« Il a été trompé. Le principal ennemi du trafic de drogue, c'était moi »
Le président colombien Gustavo Petro a déclaré dimanche que son homologue américain Donald Trump « se trompe » lorsqu'il le considère comme « un leader du trafic de drogue », affirmant que ce qu'il a fait tout au long de sa carrière consiste précisément à dénoncer les mafias de la drogue.

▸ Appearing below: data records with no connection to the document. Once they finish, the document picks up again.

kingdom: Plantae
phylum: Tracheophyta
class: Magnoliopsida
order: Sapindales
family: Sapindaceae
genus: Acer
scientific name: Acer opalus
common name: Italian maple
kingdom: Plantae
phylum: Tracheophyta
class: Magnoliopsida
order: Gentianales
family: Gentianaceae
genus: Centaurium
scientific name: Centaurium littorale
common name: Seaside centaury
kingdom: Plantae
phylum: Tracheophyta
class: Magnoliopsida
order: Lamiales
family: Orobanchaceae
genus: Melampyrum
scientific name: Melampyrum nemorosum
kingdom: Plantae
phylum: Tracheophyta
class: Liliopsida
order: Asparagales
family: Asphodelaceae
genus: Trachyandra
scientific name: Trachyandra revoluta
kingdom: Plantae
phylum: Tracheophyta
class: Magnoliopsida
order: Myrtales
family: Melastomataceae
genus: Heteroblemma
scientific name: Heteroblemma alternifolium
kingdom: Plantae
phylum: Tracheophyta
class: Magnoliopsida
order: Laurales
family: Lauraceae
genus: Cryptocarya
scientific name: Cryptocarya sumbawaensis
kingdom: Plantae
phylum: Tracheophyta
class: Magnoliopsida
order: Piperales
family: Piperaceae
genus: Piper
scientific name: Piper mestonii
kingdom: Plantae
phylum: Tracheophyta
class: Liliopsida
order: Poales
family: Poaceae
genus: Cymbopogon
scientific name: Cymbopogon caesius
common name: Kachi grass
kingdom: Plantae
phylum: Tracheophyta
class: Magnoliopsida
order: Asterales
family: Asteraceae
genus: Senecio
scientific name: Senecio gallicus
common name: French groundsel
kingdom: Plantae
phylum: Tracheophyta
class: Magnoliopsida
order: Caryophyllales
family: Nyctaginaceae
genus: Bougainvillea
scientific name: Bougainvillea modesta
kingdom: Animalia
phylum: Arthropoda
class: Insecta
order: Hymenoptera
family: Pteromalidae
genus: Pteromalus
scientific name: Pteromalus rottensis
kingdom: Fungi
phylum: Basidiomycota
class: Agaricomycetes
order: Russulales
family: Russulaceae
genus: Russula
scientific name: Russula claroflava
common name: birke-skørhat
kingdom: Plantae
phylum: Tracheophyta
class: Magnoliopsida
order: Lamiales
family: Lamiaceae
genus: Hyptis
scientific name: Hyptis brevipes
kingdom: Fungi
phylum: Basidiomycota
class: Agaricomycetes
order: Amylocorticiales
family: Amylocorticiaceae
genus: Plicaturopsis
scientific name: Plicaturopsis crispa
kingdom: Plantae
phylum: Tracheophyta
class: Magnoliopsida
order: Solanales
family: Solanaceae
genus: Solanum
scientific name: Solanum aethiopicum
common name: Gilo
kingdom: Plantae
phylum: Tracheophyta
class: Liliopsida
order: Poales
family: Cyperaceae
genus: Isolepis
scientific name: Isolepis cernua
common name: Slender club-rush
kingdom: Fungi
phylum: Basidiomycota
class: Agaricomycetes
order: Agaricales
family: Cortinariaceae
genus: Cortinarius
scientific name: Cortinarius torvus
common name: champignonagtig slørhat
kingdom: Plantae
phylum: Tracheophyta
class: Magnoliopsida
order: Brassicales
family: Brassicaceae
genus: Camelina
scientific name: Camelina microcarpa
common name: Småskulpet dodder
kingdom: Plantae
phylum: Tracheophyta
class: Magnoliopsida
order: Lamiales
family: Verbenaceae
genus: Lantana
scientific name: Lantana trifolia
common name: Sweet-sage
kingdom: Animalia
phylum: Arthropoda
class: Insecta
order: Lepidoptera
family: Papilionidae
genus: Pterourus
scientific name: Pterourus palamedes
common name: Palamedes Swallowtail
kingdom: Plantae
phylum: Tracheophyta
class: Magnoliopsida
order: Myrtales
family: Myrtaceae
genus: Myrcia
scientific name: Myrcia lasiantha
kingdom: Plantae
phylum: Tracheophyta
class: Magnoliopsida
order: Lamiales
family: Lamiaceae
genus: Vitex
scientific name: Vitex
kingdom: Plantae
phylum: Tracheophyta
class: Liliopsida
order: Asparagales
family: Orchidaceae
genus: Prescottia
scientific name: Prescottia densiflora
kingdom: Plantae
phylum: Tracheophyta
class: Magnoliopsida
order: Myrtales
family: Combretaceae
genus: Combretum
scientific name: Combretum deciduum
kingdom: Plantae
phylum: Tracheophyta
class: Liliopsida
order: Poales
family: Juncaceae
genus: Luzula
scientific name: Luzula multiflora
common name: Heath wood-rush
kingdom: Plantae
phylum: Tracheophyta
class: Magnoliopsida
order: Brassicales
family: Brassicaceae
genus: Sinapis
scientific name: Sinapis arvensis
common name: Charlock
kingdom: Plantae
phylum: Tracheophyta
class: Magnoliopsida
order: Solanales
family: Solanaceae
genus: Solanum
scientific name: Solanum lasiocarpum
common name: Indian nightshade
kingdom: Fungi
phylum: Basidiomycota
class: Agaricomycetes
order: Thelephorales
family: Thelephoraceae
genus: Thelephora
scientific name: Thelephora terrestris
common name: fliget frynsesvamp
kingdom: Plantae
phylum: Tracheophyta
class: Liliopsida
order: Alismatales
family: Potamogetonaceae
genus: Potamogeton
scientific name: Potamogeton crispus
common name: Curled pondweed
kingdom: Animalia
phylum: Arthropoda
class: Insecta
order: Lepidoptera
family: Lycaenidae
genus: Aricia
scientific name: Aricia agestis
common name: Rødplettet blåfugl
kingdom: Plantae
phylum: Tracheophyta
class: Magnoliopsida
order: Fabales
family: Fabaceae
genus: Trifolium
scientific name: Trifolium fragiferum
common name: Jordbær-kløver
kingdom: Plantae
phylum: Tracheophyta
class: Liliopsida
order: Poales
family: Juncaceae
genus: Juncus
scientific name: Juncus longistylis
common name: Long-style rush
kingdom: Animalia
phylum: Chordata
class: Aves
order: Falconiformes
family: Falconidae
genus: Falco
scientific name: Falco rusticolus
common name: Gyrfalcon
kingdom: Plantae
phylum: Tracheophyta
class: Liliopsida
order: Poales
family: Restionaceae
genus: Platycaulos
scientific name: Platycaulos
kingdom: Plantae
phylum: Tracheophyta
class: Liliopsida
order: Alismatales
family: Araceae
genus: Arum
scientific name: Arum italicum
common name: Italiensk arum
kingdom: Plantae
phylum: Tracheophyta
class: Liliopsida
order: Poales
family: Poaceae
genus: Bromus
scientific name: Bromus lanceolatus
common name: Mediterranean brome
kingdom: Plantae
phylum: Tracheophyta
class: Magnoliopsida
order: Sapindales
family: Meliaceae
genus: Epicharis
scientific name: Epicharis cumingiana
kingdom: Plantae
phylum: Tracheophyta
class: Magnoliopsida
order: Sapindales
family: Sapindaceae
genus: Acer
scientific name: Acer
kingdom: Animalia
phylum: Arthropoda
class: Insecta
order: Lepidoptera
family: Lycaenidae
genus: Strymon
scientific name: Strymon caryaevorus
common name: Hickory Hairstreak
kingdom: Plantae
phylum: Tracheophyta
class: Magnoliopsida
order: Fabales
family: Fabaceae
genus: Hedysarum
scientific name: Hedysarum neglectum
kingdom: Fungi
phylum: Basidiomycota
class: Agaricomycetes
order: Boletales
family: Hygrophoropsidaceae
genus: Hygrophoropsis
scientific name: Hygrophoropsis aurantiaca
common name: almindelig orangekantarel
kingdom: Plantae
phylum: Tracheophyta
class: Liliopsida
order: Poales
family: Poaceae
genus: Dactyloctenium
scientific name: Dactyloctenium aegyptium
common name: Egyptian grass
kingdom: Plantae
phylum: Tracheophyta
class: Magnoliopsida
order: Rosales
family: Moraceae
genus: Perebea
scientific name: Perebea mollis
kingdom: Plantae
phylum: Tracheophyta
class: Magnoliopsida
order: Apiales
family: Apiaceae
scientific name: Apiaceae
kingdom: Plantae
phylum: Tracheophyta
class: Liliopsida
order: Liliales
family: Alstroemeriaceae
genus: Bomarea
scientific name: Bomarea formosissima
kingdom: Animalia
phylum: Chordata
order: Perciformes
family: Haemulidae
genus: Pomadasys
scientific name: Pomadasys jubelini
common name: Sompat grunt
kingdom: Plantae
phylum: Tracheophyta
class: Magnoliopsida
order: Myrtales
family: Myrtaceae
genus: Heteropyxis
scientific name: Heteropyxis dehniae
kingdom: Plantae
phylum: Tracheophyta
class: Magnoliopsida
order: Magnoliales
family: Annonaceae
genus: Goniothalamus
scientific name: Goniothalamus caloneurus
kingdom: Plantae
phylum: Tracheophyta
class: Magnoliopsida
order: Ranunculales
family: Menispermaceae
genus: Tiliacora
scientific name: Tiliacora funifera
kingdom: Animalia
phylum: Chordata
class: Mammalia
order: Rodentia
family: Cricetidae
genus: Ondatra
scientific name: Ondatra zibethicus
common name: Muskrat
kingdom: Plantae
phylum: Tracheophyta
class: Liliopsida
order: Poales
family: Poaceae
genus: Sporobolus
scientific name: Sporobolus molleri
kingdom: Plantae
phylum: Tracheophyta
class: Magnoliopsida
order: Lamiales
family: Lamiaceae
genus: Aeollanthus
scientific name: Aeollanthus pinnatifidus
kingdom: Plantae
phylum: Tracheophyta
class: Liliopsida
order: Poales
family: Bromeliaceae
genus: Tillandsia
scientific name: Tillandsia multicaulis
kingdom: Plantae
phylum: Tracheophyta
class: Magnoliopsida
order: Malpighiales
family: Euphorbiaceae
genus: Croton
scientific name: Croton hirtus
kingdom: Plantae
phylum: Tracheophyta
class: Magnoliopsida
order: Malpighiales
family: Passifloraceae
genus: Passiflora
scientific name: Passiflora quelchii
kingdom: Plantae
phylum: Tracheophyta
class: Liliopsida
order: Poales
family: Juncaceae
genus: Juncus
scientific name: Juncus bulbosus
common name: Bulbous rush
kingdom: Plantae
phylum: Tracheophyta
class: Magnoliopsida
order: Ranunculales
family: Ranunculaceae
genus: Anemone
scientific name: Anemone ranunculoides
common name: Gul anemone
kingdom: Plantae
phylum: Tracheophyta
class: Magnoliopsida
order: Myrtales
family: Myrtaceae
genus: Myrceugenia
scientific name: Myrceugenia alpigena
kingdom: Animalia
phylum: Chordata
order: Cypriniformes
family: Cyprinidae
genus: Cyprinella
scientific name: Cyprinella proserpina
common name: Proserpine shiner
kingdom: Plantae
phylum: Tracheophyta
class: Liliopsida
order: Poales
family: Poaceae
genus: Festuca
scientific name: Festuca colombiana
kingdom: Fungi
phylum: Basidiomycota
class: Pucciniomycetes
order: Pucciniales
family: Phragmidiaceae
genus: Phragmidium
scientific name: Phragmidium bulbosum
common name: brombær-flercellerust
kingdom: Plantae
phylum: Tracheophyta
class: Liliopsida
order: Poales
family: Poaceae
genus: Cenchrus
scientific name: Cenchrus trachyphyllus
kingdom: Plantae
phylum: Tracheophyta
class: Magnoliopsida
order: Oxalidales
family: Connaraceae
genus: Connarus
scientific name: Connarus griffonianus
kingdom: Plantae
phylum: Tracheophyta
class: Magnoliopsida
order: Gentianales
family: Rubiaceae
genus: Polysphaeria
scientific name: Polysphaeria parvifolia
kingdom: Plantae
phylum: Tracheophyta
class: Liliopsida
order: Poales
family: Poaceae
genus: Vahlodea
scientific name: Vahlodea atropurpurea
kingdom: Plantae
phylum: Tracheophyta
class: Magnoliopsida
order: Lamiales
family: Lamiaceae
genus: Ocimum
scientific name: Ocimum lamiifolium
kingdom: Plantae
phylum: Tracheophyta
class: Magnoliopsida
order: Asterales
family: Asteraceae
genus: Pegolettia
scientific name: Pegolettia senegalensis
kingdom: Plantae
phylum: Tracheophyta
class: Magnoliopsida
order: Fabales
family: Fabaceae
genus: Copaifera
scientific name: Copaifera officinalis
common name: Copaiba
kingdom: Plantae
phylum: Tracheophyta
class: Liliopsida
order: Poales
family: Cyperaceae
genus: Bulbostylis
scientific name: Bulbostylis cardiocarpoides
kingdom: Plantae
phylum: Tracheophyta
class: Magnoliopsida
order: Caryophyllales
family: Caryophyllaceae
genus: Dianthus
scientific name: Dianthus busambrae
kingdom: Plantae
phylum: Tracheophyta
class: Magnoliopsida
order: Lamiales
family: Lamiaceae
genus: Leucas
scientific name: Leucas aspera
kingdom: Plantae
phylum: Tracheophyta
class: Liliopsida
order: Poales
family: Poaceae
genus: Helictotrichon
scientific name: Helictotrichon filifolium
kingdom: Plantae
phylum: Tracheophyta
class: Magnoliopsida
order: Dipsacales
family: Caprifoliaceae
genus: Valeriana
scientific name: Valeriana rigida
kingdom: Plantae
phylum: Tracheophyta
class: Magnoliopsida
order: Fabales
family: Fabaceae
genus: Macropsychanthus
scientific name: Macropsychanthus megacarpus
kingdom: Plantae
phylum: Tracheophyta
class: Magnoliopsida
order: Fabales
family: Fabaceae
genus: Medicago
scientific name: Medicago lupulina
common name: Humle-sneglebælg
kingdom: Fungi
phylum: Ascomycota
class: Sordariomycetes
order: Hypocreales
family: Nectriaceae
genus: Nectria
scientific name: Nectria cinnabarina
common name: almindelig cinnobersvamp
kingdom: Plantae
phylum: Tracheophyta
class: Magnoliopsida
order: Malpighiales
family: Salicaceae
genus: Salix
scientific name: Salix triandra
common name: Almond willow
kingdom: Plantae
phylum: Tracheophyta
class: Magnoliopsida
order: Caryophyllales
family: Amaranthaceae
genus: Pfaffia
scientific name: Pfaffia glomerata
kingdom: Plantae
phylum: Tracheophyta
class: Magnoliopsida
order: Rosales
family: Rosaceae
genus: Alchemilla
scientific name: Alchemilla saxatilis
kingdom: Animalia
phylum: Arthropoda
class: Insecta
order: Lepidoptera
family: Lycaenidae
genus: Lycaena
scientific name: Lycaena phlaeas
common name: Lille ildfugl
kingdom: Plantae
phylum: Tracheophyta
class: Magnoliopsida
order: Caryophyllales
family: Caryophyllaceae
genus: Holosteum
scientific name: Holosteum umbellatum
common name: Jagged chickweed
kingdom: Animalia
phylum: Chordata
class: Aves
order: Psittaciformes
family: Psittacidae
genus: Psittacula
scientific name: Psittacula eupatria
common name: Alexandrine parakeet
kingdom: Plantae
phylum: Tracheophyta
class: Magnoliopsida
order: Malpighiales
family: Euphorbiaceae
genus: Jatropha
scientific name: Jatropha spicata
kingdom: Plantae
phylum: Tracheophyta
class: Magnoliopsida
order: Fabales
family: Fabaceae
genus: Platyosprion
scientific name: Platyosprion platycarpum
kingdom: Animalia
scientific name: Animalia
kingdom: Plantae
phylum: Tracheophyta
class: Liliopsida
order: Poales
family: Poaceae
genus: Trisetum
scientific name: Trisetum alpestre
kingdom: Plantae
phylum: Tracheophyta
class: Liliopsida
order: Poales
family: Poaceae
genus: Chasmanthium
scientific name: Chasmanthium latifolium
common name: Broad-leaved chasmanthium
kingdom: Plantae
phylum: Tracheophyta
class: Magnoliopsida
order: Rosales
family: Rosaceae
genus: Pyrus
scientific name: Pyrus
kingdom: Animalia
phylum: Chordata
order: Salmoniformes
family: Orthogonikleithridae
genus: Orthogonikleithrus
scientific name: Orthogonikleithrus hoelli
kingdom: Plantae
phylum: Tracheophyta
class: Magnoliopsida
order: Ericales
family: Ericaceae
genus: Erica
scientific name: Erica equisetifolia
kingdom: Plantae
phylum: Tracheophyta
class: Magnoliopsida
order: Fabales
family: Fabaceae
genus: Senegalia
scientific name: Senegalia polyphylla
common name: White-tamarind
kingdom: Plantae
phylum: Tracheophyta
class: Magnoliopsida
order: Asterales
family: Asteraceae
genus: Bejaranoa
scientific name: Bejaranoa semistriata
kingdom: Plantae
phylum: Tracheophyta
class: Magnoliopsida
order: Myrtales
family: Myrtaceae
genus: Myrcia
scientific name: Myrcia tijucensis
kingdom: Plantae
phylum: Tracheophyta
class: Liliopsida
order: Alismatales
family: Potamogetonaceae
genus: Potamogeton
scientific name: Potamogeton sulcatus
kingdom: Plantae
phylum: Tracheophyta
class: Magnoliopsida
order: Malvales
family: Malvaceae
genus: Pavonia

« Trump est trompé par (sic) ses loges et ses conseillers. Le principal ennemi du trafic de drogue en Colombie était au XXIe siècle, celui qui a révélé ses relations avec le pouvoir politique colombien. C'était moi », a écrit Petro dans X après que Trump a annoncé qu'il suspendait l'aide financière à la Colombie en raison de son inaction dans la lutte contre le trafic de drogue.
Ces propos interviennent après que le dirigeant américain Donald Trump a annoncé dimanche la fin de l'aide financière à la Colombie pour son inaction dans la lutte contre le trafic de drogue et a qualifié son homologue colombien, Gustavo Prieto, de « leader du trafic de drogue ».
« Le président colombien Gustavo Petro est un leader du trafic de drogue qui encourage la production massive de drogue, à la fois dans les grands et les petits domaines, dans toute la Colombie. C'est devenu, de loin, la plus grande entreprise en Colombie, et Petro ne fait rien pour l'arrêter, malgré les paiements et les subventions à grande échelle des États-Unis », a déclaré Trump sur son réseau Truth Social.
« A partir d'aujourd'hui, ces paiements, ou toute autre forme de paiement ou de subvention, ne seront plus versés à la Colombie. Le but de cette production de drogue est la vente massive de produits aux États-Unis, provoquant des morts, des destructions et des ravages », a ajouté le président américain. En outre, il a menacé que si Petro ne fermait pas « ces champs d'extermination immédiatement », les États-Unis « les fermeraient ».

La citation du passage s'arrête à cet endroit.